• _Assignment_
Set down exactly the lines below, starting at the one that contains "immunohistochemistry (IHC) image" and ending at the one that contains "power microscopy micrograph", with both of those lines included and nothing else.

• _Dataset excerpts_
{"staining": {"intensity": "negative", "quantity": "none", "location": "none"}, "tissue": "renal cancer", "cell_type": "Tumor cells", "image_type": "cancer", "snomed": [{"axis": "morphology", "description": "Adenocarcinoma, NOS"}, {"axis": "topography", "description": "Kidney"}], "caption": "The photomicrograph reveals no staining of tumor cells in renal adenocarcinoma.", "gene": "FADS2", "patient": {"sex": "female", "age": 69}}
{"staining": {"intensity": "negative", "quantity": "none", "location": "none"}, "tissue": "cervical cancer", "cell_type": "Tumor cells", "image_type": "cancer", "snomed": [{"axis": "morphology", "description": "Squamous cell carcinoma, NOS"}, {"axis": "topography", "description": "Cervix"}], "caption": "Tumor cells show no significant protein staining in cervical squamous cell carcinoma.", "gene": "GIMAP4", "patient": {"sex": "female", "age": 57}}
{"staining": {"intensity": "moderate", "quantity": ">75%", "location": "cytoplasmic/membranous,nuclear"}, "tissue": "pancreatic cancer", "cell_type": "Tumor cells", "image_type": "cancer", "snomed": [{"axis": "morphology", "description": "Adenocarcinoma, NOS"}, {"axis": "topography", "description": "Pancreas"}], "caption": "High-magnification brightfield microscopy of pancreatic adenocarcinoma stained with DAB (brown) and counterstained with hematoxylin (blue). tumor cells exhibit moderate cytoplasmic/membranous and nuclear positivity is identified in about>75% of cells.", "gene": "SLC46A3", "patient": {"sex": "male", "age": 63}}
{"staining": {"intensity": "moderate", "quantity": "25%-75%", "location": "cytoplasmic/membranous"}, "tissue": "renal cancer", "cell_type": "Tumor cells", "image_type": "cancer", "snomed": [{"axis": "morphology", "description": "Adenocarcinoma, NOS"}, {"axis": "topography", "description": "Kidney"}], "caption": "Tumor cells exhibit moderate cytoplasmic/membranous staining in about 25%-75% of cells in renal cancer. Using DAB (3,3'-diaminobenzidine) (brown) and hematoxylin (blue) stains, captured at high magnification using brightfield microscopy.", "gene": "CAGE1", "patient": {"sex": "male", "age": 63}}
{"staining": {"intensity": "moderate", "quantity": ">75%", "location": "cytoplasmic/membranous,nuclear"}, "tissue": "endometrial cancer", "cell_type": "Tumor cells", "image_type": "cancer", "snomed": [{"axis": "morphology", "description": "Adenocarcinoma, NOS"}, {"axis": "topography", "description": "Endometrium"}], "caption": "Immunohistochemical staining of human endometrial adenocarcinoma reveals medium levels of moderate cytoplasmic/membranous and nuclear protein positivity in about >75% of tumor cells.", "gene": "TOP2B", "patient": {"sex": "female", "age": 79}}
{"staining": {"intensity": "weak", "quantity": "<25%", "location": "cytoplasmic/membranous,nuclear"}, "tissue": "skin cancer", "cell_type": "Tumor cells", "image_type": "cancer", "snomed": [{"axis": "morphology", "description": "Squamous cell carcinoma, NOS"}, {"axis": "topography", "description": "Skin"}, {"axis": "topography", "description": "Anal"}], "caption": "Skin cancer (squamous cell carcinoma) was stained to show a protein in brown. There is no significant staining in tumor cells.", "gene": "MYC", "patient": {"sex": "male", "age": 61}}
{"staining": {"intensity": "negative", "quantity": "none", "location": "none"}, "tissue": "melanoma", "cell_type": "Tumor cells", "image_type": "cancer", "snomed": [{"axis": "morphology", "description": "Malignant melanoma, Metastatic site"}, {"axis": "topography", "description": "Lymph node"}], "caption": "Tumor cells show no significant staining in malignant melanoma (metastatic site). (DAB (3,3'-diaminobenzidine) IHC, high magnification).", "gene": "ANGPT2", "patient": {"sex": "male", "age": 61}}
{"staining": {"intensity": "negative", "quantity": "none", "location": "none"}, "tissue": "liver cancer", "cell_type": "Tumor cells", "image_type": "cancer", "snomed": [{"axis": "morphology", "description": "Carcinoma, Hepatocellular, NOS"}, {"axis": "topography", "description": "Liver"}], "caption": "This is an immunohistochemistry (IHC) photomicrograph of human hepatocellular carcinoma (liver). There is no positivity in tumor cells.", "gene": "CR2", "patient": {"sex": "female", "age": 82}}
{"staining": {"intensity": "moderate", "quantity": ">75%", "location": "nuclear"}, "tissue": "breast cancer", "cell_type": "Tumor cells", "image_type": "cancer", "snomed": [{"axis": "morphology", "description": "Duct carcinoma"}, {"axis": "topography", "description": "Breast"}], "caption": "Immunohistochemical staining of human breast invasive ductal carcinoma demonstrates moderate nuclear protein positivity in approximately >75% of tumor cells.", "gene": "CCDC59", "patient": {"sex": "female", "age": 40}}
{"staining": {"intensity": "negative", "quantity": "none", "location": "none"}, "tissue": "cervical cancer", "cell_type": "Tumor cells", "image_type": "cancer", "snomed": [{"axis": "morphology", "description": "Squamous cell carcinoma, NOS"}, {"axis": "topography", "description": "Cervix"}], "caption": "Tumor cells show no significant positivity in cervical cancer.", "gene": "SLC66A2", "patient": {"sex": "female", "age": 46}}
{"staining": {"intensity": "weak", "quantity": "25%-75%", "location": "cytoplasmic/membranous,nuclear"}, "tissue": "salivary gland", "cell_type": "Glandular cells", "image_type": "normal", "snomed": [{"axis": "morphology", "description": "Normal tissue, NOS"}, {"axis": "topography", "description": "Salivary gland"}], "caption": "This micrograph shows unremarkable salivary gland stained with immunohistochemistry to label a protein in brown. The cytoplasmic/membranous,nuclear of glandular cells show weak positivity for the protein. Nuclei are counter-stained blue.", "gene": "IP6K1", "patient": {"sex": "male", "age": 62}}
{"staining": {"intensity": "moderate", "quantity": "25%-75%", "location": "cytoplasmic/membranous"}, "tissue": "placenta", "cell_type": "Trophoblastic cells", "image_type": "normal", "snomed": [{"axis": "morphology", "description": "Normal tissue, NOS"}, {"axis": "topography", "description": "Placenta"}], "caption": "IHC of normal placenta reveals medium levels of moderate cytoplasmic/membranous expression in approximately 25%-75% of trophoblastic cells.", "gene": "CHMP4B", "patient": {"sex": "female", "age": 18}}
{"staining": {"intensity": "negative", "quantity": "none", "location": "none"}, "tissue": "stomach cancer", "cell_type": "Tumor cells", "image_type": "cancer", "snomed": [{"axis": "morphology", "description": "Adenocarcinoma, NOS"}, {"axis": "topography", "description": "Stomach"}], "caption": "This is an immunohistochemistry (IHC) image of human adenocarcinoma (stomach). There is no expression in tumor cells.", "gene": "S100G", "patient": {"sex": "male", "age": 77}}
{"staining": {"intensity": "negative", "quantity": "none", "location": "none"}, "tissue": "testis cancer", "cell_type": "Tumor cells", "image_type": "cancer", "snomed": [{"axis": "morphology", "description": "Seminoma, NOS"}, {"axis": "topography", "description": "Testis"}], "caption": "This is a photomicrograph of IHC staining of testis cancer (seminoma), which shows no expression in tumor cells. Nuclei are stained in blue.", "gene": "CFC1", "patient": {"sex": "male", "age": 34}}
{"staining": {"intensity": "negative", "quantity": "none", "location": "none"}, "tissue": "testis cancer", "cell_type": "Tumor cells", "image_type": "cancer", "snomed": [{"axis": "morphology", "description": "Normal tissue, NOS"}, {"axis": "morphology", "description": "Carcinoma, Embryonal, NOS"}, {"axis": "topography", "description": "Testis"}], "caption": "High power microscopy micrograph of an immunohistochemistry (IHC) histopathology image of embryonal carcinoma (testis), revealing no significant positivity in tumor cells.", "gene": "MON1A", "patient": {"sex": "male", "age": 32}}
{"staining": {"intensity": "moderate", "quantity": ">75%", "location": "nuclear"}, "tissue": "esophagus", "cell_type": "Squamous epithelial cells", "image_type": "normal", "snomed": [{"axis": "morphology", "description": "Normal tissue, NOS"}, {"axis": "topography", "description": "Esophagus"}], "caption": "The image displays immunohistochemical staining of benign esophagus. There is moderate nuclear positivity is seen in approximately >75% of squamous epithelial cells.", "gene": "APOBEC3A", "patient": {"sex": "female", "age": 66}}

• _Completed task_
{"staining": {"intensity": "negative", "quantity": "none", "location": "none"}, "tissue": "stomach cancer", "cell_type": "Tumor cells", "image_type": "cancer", "snomed": [{"axis": "morphology", "description": "Adenocarcinoma, NOS"}, {"axis": "topography", "description": "Stomach"}], "caption": "This is an immunohistochemistry (IHC) image of human adenocarcinoma (stomach). There is no expression in tumor cells.", "gene": "S100G", "patient": {"sex": "male", "age": 77}}
{"staining": {"intensity": "negative", "quantity": "none", "location": "none"}, "tissue": "testis cancer", "cell_type": "Tumor cells", "image_type": "cancer", "snomed": [{"axis": "morphology", "description": "Seminoma, NOS"}, {"axis": "topography", "description": "Testis"}], "caption": "This is a photomicrograph of IHC staining of testis cancer (seminoma), which shows no expression in tumor cells. Nuclei are stained in blue.", "gene": "CFC1", "patient": {"sex": "male", "age": 34}}
{"staining": {"intensity": "negative", "quantity": "none", "location": "none"}, "tissue": "testis cancer", "cell_type": "Tumor cells", "image_type": "cancer", "snomed": [{"axis": "morphology", "description": "Normal tissue, NOS"}, {"axis": "morphology", "description": "Carcinoma, Embryonal, NOS"}, {"axis": "topography", "description": "Testis"}], "caption": "High power microscopy micrograph of an immunohistochemistry (IHC) histopathology image of embryonal carcinoma (testis), revealing no significant positivity in tumor cells.", "gene": "MON1A", "patient": {"sex": "male", "age": 32}}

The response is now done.